Texas Judge Ed Kinkeade issued an order Monday canceling the deposition without explanation. The deposition was scheduled for later this week between Massachusetts Attorney General Maura Healey and Exxon's lawyers.

Healey is part of a group of Democratic state attorneys general investigating news reports that Exxon covered up reports by its own scientists in the 1970s because they showed manmade climate change would have a serious impact on the company's business.

Healey and New York Attorney General Eric Schneiderman have been pursuing the company with subpoenas, asking it and various conservative groups that have supported it for all records and emails regarding climate change going back decades.

Exxon has said the investigation is baseless and has called on federal judges in Texas and Massachusetts to issue injunctions to stop the subpoenas, arguing that they are an imposition on the company's right to free speech. Exxon said the company accepts that climate change is occurring and endorses the use of a tax on carbon dioxide to combat it. Many scientists blame carbon dioxide and other greenhouse gases emitted from burning fossil fuels for driving manmade climate change.

The attorneys general are attempting to build evidence for a much broader case against Exxon, showing that it lied to shareholders and the public by withholding its scientists' climate change analysis.

Healey's office celebrated the deposition being canceled. "We are pleased that the federal judge has canceled this unprecedented deposition order," said her spokeswoman, Chloe Gotsis. "Our office has argued strongly that the Texas court has no jurisdiction over our investigation and we will continue to urge it to dismiss Exxon's lawsuit against us."

Environmental groups were much more blunt in their remarks, saying that Exxon's case against Healey has been "fueled by its own paranoia," according to Jamie Henn, a spokesman for the group 350.org, a leading anti-fossil fuel group leading the charge to shift the nation from fossil fuels to 100-percent renewable energy.

"These are the actions of a guilty party, attacking public officials and environmental groups instead of owning up to its own record," Henn said.

The judge's decision came amid reports that President-elect Trump is considering making Exxon CEO Rex Tillerson his secretary of state, which a number of environmental groups said would be a mistake because of the company's harmful record on environmental issues.

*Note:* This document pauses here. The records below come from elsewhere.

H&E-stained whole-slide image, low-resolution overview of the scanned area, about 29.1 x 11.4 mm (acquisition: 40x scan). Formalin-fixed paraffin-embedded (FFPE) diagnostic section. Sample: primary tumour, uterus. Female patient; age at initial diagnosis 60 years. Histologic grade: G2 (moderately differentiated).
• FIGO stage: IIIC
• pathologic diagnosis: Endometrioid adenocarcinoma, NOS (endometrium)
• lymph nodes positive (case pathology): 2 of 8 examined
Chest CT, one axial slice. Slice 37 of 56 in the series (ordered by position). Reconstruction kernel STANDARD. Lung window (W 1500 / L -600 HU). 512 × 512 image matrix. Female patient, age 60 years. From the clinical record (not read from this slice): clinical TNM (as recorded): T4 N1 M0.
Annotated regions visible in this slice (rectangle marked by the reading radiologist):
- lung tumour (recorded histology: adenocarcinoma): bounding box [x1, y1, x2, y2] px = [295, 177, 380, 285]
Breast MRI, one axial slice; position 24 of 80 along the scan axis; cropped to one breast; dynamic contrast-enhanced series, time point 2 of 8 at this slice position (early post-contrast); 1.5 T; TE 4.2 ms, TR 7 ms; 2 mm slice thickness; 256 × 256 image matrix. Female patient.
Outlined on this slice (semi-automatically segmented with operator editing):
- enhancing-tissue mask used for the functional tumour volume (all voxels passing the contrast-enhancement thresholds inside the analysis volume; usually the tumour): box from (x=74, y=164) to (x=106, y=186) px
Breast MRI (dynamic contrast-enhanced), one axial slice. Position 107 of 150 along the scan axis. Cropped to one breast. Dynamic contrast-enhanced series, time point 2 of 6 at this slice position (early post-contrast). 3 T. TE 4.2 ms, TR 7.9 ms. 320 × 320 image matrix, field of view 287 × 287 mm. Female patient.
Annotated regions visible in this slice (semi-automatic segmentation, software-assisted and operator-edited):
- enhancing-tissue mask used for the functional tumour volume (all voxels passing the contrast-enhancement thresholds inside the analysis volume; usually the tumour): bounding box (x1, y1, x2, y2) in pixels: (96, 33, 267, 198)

"As head of the State Department, Tillerson would have the ability to shape foreign policy to enrich himself and Exxon at the expense of people and environment," said Erich Pica, president of Friends of the Earth. "Tillerson and Exxon have a long history of funding climate denial and causing environmental catastrophes like the Exxon Valdez."

"Having Exxon Mobil's CEO run the State Department would be the ultimate bad deal for Americans and our climate," Pica said.